Kharl released the shield. He reached for his water bottle and took it out, taking a long swallow of the still-cool cider before corking it and replacing it in its holder.

“Why’d they do that?” asked Demyst.

“To tire me out,” Kharl replied.

He sat in the saddle, thinking. The rifles changed everything, at least in the open field. Facing sabres or even crossbows, he could get close enough to use his order-magery-or his disorder-magery. With the white wizards tracking him with their sorcery, he couldn’t use a sight shield to get closer without the lancers seeing him-and they could keep firing at him until he was exhausted before he could ever get close enough-on the road or open ground.

He glanced toward the ridge ahead and took in the woodlots. From what he recalled, there was a narrow road through the ridge from the east. The ridge was steep enough that the lancers and patrollers couldn’t fire directly at him and his small party without getting close-very close.

“Ser?” asked the undercaptain.

“We’ll have to leave the road. We’re headed up toward that ridge, using the hills and woodlots for cover.” Kharl turned the gelding off the road and through a gap in the low stone wall that bordered the meadow.

He kept his order-senses looking for lancers, or patrollers, but could not sense any as they rode up the sloping meadow almost directly east. A slight gust of wind swept across them, bringing a few scattered drops of rain, then died away, as did the rain droplets.

As they reached the first woodlot, Kharl could sense no one near the trees, but to the south, another squad of lancers-or the same squad-was using the lower ground between the hill and the ridge as an approach to the road-to try another attack. Kharl smiled, because by the time the lancers reached a point overlooking the road, their quarry would be to the east and south of them, and the lancers would have to ride uphill to catch Kharl.

Still, he didn′t like the fact there were lancers between him and the ridge.

The woodlot ended just short of the flat hillcrest, and Kharl reined up while still in the trees, looking southward.

“We could follow these hills. There’s that other road,” Demyst said, pointing to the brown track a good kay to the south. “Cross the road and follow those hills on the south till we get to the gap in the ridge.”
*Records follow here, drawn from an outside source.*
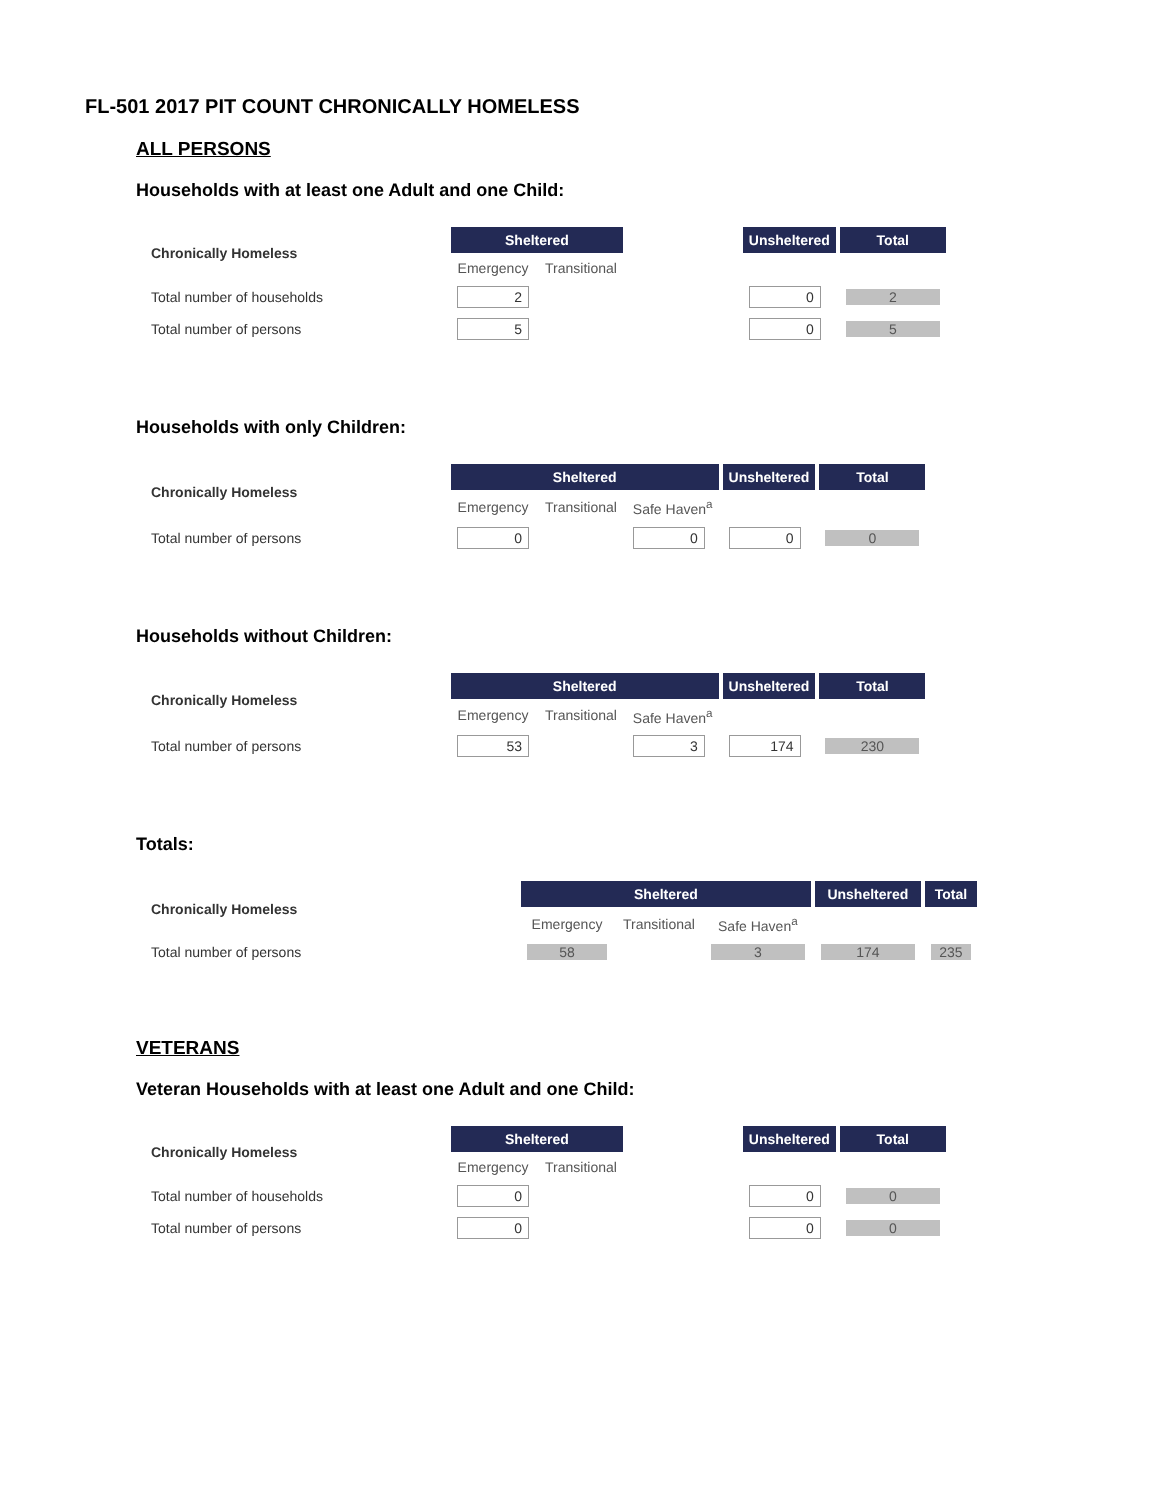FL-501 2017 PIT COUNT CHRONICALLY HOMELESS
ALL PERSONS
Households with at least one Adult and one Child:
| Chronically Homeless | Sheltered | | | Unsheltered | Total |
| | Emergency | Transitional | | | |
| Total number of households | 2 | | | 0 | 2 |
| Total number of persons | 5 | | | 0 | 5 |
Households with only Children:
| Chronically Homeless | Sheltered | | | Unsheltered | Total |
| | Emergency | Transitional | Safe Haven<sup>a</sup> | | |
| Total number of persons | 0 | | 0 | 0 | 0 |
Households without Children:
| Chronically Homeless | Sheltered | | | Unsheltered | Total |
| | Emergency | Transitional | Safe Haven<sup>a</sup> | | |
| Total number of persons | 53 | | 3 | 174 | 230 |
Totals:
| Chronically Homeless | Sheltered | | | Unsheltered | Total |
| | Emergency | Transitional | Safe Haven<sup>a</sup> | | |
| Total number of persons | 58 | | 3 | 174 | 235 |
VETERANS
Veteran Households with at least one Adult and one Child:
| Chronically Homeless | Sheltered | | | Unsheltered | Total |
| | Emergency | Transitional | | | |
| Total number of households | 0 | | | 0 | 0 |
| Total number of persons | 0 | | | 0 | 0 |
Kharl nodded. At least until they reached the road, they would either be in the trees or close enough to cover, and mostly on higher ground than any attacker. He had to remember that his goal was not necessarily to kill lancers, or patrollers, but to get close enough to kill Egen and the white wizards.

They covered another half kay to the south before a company of mounted patrollers rode eastward on the narrow road through the ridge gap. Behind them were what looked to be several oblong, canvas-covered carts.
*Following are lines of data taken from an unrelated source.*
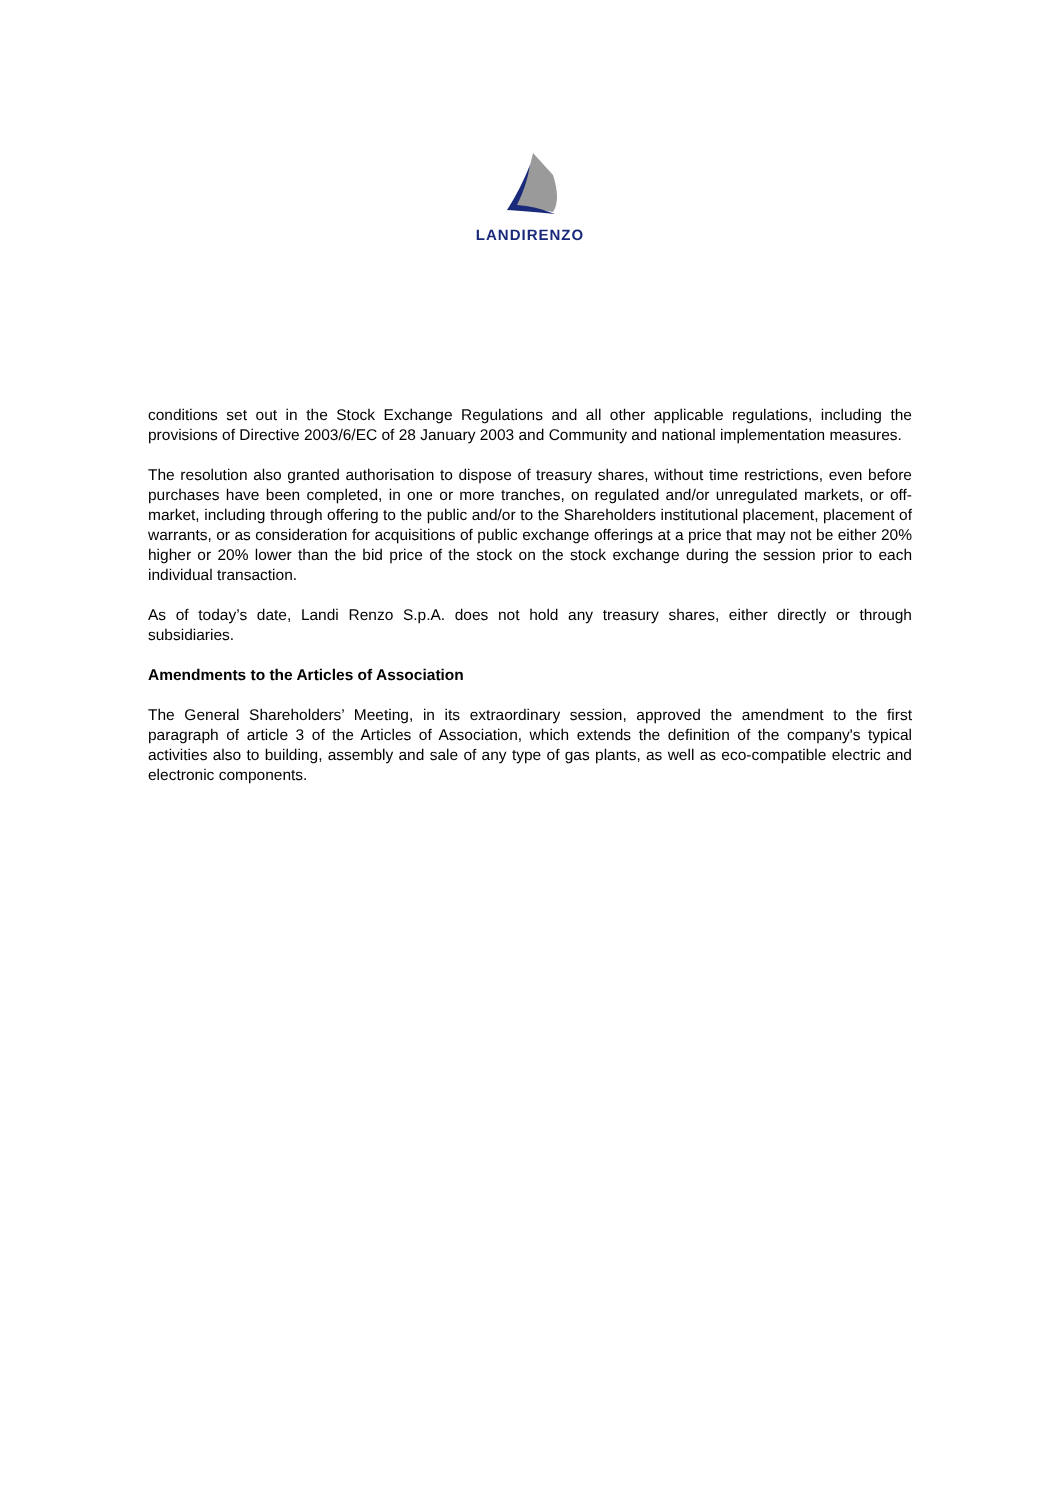LANDIRENZO
conditions set out in the Stock Exchange Regulations and all other applicable regulations, including the provisions of Directive 2003/6/EC of 28 January 2003 and Community and national implementation measures.
The resolution also granted authorisation to dispose of treasury shares, without time restrictions, even before purchases have been completed, in one or more tranches, on regulated and/or unregulated markets, or off-market, including through offering to the public and/or to the Shareholders institutional placement, placement of warrants, or as consideration for acquisitions of public exchange offerings at a price that may not be either 20% higher or 20% lower than the bid price of the stock on the stock exchange during the session prior to each individual transaction.
As of today’s date, Landi Renzo S.p.A. does not hold any treasury shares, either directly or through subsidiaries.
Amendments to the Articles of Association
The General Shareholders’ Meeting, in its extraordinary session, approved the amendment to the first paragraph of article 3 of the Articles of Association, which extends the definition of the company's typical activities also to building, assembly and sale of any type of gas plants, as well as eco-compatible electric and electronic components.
Kharl looked farther south. The next hill had an escarpment of gray stone that faced south and slightly west, and looked to afford some protection, at least for men on foot, and they could tie the mounts farther back in the woodlot.
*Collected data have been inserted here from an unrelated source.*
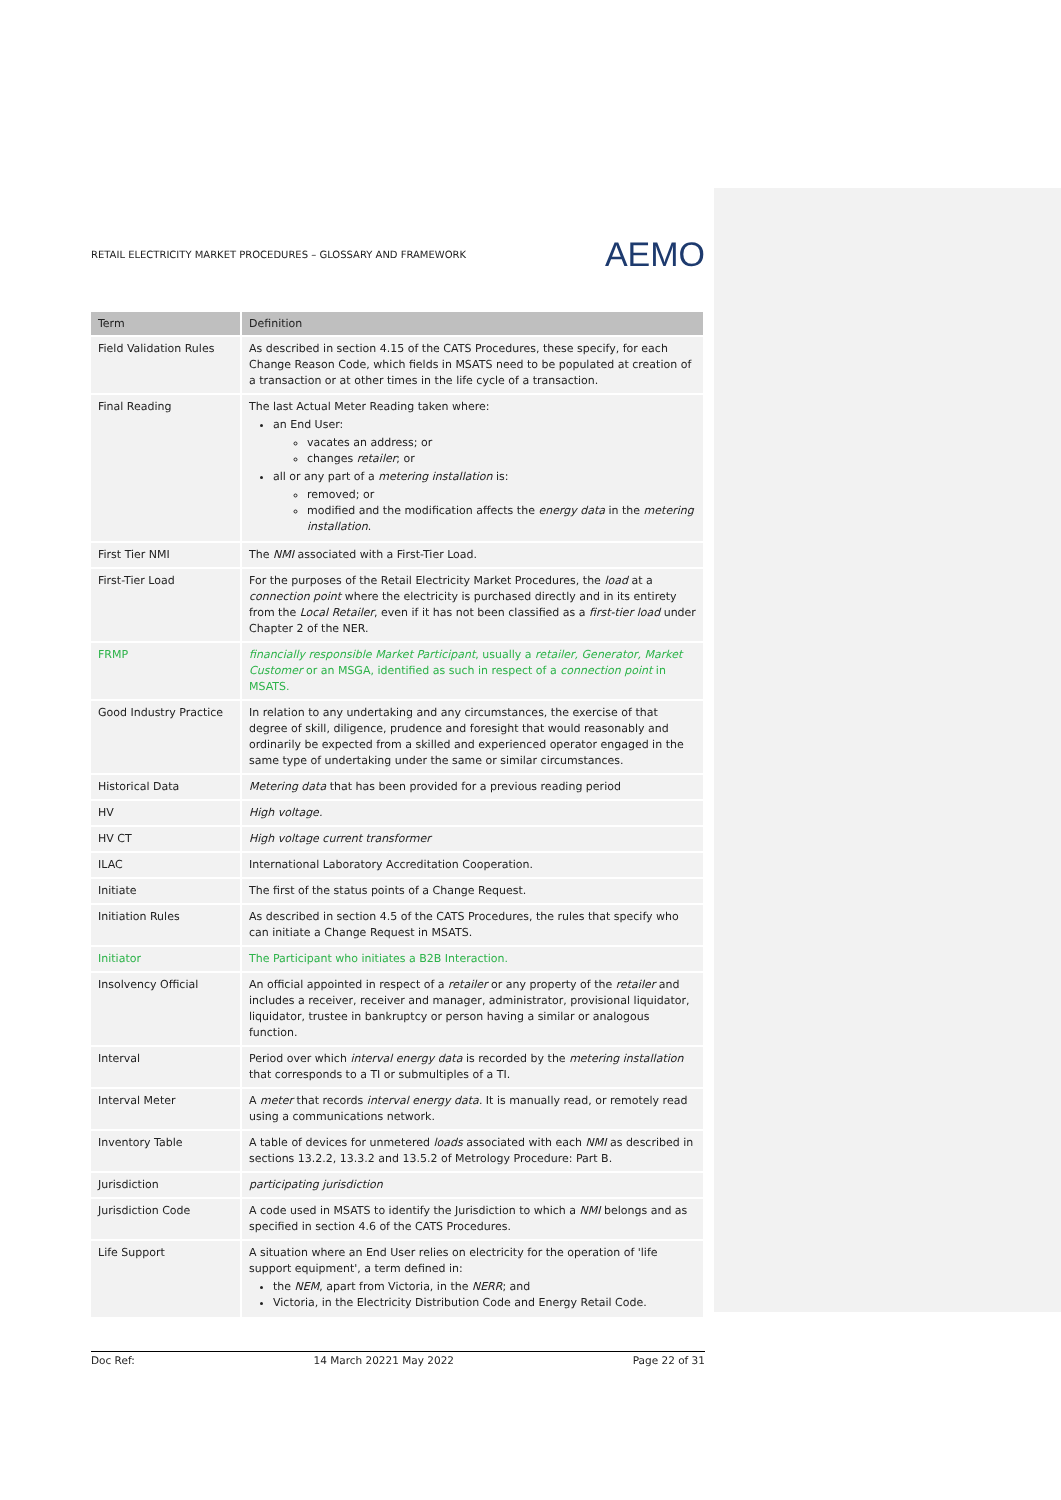RETAIL ELECTRICITY MARKET PROCEDURES – GLOSSARY AND FRAMEWORK AEMO
| Term | Definition |
| --- | --- |
| Field Validation Rules | As described in section 4.15 of the CATS Procedures, these specify, for each Change Reason Code, which fields in MSATS need to be populated at creation of a transaction or at other times in the life cycle of a transaction. |
| Final Reading | The last Actual Meter Reading taken where: an End User: vacates an address; or changes retailer ; or all or any part of a metering installation is: removed; or modified and the modification affects the energy data in the metering installation . |
| First Tier NMI | The NMI associated with a First-Tier Load. |
| First-Tier Load | For the purposes of the Retail Electricity Market Procedures, the load at a connection point where the electricity is purchased directly and in its entirety from the Local Retailer , even if it has not been classified as a first-tier load under Chapter 2 of the NER. |
| FRMP | financially responsible Market Participant , usually a retailer, Generator, Market Customer or an MSGA, identified as such in respect of a connection point in MSATS. |
| Good Industry Practice | In relation to any undertaking and any circumstances, the exercise of that degree of skill, diligence, prudence and foresight that would reasonably and ordinarily be expected from a skilled and experienced operator engaged in the same type of undertaking under the same or similar circumstances. |
| Historical Data | Metering data that has been provided for a previous reading period |
| HV | High voltage. |
| HV CT | High voltage current transformer |
| ILAC | International Laboratory Accreditation Cooperation. |
| Initiate | The first of the status points of a Change Request. |
| Initiation Rules | As described in section 4.5 of the CATS Procedures, the rules that specify who can initiate a Change Request in MSATS. |
| Initiator | The Participant who initiates a B2B Interaction. |
| Insolvency Official | An official appointed in respect of a retailer or any property of the retailer and includes a receiver, receiver and manager, administrator, provisional liquidator, liquidator, trustee in bankruptcy or person having a similar or analogous function. |
| Interval | Period over which interval energy data is recorded by the metering installation that corresponds to a TI or submultiples of a TI. |
| Interval Meter | A meter that records interval energy data . It is manually read, or remotely read using a communications network. |
| Inventory Table | A table of devices for unmetered loads associated with each NMI as described in sections 13.2.2, 13.3.2 and 13.5.2 of Metrology Procedure: Part B. |
| Jurisdiction | participating jurisdiction |
| Jurisdiction Code | A code used in MSATS to identify the Jurisdiction to which a NMI belongs and as specified in section 4.6 of the CATS Procedures. |
| Life Support | A situation where an End User relies on electricity for the operation of 'life support equipment', a term defined in: the NEM , apart from Victoria, in the NERR ; and Victoria, in the Electricity Distribution Code and Energy Retail Code. |
Doc Ref: 14 March 20221 May 2022 Page 22 of 31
“Can we make it to that next hill there, you think?” Kharl asked the undercaptain.

“Easy, ser. Won’t even take more than a fast walk. That grass down there is long, and the ground’s soft. Harder here near the crest. You thinking about that rock there.” Demyst grinned.

“I was. Is there something wrong with it?”

“Not so long as we don’t let’em circle to the southeast and come up through the woodlot. Could trap us then.”

“We could have Jeka watch back there.”